The company behind ChatGPT, OpenAI, has been true to its namesake. Their public API is already spawning a new era of SaaS technologies that run on top of its core functionality. Tech royalty is shouting that the age of AI is underway. This technology already has, and will continue, to rewrite the way we relate to work.
Basic economic theory tells us that tech + human capital + physical capital = productivity. With the human and physical capital sources being relatively finite, exponential movement in productivity numbers stems from the application of new technologies. At some point, productivity may even cannibalize the need for human capital.
The steam engine, the microchip, and the Internet have revolutionized the ways in which shareholders are able to expand profit margins to a degree that would make Henry Ford’s eyes roll back in his head.
Without venturing into the speculative, let’s try to establish some context around the current state of affairs. History rhymes, not repeats, so the adage goes. We will strive to keep one foot grounded in the present while looking back at what has happened in the wake of previous technology advancements.

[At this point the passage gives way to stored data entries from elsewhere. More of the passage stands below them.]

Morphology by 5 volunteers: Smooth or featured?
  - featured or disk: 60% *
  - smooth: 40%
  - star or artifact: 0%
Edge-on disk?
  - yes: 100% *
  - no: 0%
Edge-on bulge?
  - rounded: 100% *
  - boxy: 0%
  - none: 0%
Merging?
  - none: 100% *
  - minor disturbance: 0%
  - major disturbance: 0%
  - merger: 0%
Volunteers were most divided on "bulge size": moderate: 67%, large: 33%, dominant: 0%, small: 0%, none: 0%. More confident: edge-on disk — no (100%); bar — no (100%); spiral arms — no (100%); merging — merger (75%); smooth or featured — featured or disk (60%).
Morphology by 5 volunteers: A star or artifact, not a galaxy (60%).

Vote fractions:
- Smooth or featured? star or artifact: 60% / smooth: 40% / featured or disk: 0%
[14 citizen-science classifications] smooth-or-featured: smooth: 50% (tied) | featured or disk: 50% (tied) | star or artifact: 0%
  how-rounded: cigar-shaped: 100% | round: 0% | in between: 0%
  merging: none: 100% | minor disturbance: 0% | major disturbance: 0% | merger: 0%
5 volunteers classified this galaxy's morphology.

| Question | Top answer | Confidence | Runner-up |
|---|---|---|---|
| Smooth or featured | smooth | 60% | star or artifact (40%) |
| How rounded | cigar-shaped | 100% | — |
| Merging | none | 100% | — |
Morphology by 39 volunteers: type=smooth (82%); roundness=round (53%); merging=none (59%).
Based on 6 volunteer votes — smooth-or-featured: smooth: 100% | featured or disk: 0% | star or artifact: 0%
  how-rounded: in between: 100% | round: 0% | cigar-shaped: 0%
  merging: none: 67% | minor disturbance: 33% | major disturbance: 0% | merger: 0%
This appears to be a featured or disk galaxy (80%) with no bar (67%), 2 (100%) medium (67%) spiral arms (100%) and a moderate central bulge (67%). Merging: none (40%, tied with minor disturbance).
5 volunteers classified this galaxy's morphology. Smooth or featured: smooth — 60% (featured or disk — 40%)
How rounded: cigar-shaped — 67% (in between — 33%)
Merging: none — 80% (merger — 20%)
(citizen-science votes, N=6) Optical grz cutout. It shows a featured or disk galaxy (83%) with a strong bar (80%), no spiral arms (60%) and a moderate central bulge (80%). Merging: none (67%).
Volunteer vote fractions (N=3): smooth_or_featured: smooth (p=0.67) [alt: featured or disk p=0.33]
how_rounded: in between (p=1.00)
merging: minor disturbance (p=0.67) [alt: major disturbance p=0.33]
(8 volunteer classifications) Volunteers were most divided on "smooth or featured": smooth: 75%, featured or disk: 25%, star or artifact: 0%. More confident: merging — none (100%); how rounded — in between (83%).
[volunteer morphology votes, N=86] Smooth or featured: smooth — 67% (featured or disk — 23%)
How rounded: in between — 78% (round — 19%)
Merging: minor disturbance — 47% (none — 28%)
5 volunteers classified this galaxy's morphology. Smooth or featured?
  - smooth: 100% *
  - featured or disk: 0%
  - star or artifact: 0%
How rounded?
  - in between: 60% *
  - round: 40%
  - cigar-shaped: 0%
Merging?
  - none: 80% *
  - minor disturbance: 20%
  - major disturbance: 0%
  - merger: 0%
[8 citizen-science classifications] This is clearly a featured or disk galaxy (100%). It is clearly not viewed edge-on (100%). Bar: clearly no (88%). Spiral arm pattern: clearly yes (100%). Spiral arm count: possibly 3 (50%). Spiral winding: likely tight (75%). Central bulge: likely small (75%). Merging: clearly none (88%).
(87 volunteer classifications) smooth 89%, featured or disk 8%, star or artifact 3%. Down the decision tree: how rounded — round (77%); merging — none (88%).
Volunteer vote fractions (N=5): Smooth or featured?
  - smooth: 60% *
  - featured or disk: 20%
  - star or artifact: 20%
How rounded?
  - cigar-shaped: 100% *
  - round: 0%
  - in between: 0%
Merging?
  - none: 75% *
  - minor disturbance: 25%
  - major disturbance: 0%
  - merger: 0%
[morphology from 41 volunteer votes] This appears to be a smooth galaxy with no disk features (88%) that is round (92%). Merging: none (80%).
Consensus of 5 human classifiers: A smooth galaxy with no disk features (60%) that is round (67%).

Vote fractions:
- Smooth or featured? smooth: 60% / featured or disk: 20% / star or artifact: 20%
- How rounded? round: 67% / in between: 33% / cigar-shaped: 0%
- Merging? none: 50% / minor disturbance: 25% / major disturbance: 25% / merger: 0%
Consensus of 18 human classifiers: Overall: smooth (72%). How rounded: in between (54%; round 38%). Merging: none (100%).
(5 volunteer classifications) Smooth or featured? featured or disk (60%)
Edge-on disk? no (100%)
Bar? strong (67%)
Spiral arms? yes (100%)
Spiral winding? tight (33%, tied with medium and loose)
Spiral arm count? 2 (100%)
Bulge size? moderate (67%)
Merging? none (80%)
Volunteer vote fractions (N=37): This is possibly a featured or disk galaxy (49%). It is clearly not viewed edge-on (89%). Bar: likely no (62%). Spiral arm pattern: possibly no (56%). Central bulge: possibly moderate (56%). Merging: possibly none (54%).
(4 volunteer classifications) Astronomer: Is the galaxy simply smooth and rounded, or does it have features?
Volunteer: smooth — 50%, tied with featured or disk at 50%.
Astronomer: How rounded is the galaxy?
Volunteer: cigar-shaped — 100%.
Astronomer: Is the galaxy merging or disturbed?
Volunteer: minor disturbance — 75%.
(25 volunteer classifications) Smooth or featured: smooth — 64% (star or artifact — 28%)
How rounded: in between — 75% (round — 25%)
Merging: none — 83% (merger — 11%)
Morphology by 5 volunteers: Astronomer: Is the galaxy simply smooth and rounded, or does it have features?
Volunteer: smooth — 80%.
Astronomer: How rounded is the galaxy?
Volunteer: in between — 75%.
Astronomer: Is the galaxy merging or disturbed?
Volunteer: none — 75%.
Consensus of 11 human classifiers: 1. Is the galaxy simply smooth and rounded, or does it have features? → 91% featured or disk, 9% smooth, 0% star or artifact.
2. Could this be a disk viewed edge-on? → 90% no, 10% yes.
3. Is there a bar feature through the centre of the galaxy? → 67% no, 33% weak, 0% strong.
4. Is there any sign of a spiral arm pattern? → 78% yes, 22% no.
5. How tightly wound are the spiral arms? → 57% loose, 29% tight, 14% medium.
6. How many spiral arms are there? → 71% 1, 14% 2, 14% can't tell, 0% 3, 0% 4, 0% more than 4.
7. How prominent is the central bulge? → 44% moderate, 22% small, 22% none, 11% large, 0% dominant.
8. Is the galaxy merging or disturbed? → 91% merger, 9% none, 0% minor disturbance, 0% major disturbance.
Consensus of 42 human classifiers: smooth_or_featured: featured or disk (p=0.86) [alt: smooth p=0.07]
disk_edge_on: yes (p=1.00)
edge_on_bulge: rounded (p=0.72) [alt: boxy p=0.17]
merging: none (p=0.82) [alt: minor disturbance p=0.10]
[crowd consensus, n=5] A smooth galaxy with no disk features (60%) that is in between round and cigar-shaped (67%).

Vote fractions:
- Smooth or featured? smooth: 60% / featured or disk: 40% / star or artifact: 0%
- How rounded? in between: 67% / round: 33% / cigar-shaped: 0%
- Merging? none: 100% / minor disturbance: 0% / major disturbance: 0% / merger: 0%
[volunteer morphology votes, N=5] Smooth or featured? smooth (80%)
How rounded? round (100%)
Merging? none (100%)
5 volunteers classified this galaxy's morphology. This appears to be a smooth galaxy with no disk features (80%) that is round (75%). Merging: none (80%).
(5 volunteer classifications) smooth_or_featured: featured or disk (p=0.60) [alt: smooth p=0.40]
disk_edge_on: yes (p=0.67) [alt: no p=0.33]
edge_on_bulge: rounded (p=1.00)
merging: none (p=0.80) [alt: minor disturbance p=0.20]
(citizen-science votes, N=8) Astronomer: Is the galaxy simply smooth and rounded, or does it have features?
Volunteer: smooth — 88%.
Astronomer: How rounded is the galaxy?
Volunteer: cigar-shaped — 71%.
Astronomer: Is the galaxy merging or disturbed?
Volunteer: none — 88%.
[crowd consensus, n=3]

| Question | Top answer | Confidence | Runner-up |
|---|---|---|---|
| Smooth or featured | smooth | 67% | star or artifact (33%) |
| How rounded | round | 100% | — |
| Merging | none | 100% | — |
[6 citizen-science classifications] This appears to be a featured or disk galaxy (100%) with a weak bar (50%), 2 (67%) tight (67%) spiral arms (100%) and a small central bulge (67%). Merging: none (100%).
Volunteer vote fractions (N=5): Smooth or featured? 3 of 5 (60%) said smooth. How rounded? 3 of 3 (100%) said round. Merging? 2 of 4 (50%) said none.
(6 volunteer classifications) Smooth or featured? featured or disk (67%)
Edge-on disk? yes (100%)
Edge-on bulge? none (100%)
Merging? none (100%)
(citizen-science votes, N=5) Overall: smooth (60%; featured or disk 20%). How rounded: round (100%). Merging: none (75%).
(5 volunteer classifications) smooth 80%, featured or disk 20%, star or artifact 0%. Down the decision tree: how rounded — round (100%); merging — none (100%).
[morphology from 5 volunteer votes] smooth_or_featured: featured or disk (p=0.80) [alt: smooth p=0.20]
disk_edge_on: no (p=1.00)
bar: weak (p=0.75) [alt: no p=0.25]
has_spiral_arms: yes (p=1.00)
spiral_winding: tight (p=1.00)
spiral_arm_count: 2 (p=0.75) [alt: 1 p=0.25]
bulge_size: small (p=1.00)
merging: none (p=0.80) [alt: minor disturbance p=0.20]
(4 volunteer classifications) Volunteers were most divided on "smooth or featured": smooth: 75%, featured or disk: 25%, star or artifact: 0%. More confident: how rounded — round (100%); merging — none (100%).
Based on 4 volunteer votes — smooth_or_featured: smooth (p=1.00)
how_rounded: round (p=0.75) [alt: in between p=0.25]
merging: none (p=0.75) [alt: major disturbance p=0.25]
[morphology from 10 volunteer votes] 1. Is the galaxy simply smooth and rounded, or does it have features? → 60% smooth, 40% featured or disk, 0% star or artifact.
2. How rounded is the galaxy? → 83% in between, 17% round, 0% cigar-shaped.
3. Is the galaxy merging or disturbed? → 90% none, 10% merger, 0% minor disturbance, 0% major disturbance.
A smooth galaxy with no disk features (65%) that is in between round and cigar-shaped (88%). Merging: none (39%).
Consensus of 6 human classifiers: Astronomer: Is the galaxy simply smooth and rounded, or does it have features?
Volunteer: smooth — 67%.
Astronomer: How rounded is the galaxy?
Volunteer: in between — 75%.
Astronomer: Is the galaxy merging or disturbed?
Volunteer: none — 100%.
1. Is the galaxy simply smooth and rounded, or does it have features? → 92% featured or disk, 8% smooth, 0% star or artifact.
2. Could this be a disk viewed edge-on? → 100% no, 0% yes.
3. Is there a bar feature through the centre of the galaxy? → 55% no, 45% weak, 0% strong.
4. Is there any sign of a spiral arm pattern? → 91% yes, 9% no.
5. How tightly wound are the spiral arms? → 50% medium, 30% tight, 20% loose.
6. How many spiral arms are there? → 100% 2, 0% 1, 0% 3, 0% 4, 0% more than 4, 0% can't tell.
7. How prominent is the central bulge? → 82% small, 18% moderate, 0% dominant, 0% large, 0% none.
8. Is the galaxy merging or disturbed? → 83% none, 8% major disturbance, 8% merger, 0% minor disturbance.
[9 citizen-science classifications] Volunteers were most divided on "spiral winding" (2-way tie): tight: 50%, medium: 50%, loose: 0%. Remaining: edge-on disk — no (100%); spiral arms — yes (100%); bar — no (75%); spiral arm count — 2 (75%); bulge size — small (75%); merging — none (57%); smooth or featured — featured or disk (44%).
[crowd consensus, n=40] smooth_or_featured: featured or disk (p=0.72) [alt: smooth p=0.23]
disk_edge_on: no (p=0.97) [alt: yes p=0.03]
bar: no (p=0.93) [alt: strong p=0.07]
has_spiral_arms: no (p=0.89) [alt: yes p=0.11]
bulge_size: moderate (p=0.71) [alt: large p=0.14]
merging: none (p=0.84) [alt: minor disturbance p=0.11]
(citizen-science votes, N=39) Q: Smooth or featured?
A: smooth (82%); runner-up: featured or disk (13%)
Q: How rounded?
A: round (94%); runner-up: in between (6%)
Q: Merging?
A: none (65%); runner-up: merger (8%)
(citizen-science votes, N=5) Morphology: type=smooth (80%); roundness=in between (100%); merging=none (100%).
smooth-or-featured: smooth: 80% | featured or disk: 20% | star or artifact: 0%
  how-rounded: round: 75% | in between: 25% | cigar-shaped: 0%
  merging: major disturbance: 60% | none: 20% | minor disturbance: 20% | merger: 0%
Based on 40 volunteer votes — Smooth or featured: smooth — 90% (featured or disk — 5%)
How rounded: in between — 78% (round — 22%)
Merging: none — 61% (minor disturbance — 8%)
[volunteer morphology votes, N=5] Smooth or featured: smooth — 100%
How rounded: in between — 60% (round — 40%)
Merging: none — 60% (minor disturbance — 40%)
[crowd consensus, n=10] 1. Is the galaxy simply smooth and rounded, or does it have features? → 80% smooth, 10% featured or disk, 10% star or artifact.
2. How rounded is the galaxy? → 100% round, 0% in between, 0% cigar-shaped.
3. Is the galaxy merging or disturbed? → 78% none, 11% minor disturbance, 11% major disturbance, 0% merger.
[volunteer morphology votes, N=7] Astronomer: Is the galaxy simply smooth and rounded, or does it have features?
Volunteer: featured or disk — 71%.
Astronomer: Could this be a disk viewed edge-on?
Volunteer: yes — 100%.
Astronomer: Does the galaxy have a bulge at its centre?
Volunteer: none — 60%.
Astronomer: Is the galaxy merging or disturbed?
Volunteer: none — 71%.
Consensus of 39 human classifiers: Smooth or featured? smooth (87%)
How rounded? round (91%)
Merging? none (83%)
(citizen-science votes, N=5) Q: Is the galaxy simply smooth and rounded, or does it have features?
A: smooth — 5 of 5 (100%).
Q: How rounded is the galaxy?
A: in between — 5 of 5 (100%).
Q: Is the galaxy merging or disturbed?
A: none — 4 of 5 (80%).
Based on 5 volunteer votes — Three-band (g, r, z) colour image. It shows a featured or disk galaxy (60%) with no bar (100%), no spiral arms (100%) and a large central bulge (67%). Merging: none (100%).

Struggling to Keep Up: Wage Deflation, Income-Secured Debts, & the Productivity Treadmill
Despite our mounting increase in productivity, dollar for dollar we are only making peanuts more. This is a well-documented phenomenon called Engel’s Pause. This is a term popularized by Robert C. Allen to explain the period from 1790 to 1840, in which British worked-class wages plateaued despite per-capita gross domestic product increasing exponentially during a technological upheaval.
While some economists question the impact and existence of Engel’s Pause, many others draw parallels between this period and that of the twenty-first-century technological boom we have seen. In any case, it is a helpful framework for the potential disparity that an AI-explosion could cause between wages and productivity.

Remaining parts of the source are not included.